Josef Martinez has scored 77 goals in 84 MLS games. If we add various cup competitions, his total for Atlanta United is 90 goals in 103 matches. That’s a goal every 1.14 games. By way of comparison, Lionel Messi has averaged a goal every 1.18 games, Cristiano Ronaldo one every 1.34 games. This isn’t to say Martinez should be ranked ahead of those Galacticos — before coming here, he worked three seasons for Torino of Serie A and averaged a goal every 5.78 games — but it is to say this:
For Atlanta United, Martinez has been the Ronaldo, if not quite the Messi. It managed 198 goals in regular-season play over its first three years of existence; Martinez scored 38.9 percent of those. Over all competitions those three years, the second-, third- and fourth-leading scorers for Atlanta United were Miguel Almiron, Hector Villalba and Julian Gressel, all now gone. Their total of 84 goals were six shy of what Martinez mustered by himself.
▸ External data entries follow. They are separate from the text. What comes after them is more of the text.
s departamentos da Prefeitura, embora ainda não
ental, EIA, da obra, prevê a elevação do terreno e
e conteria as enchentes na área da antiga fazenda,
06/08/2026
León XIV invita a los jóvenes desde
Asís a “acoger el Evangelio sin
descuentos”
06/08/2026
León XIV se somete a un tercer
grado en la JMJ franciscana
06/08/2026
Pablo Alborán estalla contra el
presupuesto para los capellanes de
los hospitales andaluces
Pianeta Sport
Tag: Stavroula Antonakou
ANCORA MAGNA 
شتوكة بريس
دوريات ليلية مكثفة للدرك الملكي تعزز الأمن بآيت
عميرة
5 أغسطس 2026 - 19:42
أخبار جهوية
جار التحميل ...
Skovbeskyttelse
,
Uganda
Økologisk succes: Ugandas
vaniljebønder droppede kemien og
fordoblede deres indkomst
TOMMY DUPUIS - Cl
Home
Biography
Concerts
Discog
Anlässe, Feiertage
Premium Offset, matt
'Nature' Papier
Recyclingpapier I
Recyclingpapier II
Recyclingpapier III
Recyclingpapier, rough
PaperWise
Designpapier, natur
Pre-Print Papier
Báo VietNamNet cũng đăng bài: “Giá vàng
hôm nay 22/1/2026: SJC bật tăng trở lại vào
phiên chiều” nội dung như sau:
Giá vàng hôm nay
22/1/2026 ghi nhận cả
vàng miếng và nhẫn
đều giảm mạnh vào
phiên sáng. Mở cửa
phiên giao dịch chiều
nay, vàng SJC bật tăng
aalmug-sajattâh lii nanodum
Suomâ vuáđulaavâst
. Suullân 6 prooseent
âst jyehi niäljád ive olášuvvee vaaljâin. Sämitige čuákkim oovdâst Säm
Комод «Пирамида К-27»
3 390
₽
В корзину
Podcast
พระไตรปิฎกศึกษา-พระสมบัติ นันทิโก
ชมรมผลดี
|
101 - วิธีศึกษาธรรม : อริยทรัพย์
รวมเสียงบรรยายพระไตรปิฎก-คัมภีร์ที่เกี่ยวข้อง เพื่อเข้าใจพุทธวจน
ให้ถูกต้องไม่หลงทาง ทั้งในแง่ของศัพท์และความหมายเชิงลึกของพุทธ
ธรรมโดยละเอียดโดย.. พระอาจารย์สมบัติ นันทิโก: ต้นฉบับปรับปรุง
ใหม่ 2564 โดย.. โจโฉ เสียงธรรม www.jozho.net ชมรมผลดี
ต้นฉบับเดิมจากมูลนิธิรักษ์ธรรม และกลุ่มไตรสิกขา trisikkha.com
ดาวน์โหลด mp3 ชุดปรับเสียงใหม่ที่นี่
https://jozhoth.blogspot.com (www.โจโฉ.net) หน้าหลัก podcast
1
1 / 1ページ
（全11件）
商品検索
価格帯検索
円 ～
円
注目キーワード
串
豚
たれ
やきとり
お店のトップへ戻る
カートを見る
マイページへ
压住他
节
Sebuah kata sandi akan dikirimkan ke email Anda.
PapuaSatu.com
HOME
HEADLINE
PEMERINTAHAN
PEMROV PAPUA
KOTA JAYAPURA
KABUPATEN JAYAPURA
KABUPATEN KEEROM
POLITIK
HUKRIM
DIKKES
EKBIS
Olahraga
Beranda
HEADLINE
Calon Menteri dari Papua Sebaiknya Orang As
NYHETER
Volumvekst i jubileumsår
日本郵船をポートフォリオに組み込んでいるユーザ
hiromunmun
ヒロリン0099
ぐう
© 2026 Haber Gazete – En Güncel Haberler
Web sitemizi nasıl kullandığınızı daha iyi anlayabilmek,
He wears No. 7, but for this franchise he has been the classic No. 9, as the soccer numeration goes. The biggest names — Messi and Ronaldo — are classified as forwards, meaning they can score goals but also create for others. From Day 1 of Year 1, Martinez has been the target man, the striker. This isn't to say that, with him lost to a torn ACL, Atlanta United will go scoreless in his absence. This is to say they have next to no hope of scoring at their usual rate.
Ezequiel Barco and Pity Martinez, pricey Argentinian imports, are gifted players. They're attacking midfielders who sit just behind the striker. (Almiron did the same.) It's possible one could function as an emergency No. 9. Someone must. The only other forward on the roster is Adam Jahn, a 29-year-old journeyman who hasn't scored an MLS goal since 2017. He's is 6-foot-3, a target man for crosses into the box. He's not to be confused with the dashing J. Martinez.
The recurring image of Atlanta United’s first three seasons is of a team that gains possession and tears off goalward. There was always someone making a wide run, always someone looking for the long diagonal ball, always Josef Martinez flying down the center. It was breathtaking to watch, and it was, it must be said, the way Darren Eales and Tata Martino drew this up. They didn’t build their expansion club to defend. They wanted a club of roadrunners. They got exactly that, and they got more, too — record crowds on a continuing basis and, in December 2018, the MLS Cup.
Martino then left to coach Mexico. He was replaced by Frank de Boer, whose coaching manual is rather different. The new man is Dutch, and the Dutch invented possession football and even exported it to Barcelona, where the system of short passes became known, not always fondly, as tiki-taka. For de Boer's Atlanta United, there was less road-running.
There was still Martinez, though. In 2018, he scored 27 of their 70 regular-season goals; 2019, he scored 27 of their 58. Last year’s second-leading scorer was Gressel, with six. Martinez had twice as many shots on goal as anyone else on the roster. He had seven game-winning goals. Second place belonged to Pity Martinez, with two.
Enough with numbers, weighty though they are. Question is, can Atlanta United win an MLS Cup without Josef Martinez? The answer’s almost certainly no, the hedging coming because soccer is the weirdest of games. (Sample score from Saturday: Watford 3, Liverpool nil.) There’s still enough healthy talent to make the playoffs, and an in all-knockout tournament, which MLS now has, anything can happen. Thing is, the healthy talent might need to play a different way.
Not an out-and-out parking of the bus — wherein you station everyone in front of your goal and dare the opponent to find a way though — but a more measured approach than the ol’ get-it-and-go. A few years ago, we saw league titles won by teams that essentially ceded possession and subsisted off counterattacks: Leicester City and Chelsea in the Premier League, Atletico Madrid in La Liga.
The catches here, however, are surely deal-breakers. Would a de Boer team ever be willing to fall back and wait for the opponent to mess up? Would Barco and Pity be content to bide their time? Would Atlanta United fans, who’ve turned out in force to support attacking football, sit still for a series of drab tactical exercises?
This franchise was, ahem, born to run. Its best runner is set for knee surgery. There are, to be sure, different ways to win a soccer match. (Atlanta United lost the Eastern Conference title game to Toronto, which took four shots to the loser’s 19.) There’s a chance de Boer will re-deploy Barco and Pity as tandem strikers, but then you wonder: With them out of midfield, who supplies the ball?
The cold reality is that Atlanta United’s season changed on a chilly night in Nashville. This has never quite been a one-man team, but Josef Martinez was always first among equals. Maybe he’ll return near season’s end — the soccer calendar runs forever — but the best-case scenario has him missing six months. In the interim, all Atlanta United can hope is to win enough to stay in playoff contention. The top seven teams in the 13-team Eastern Conference qualify. That might be do-able.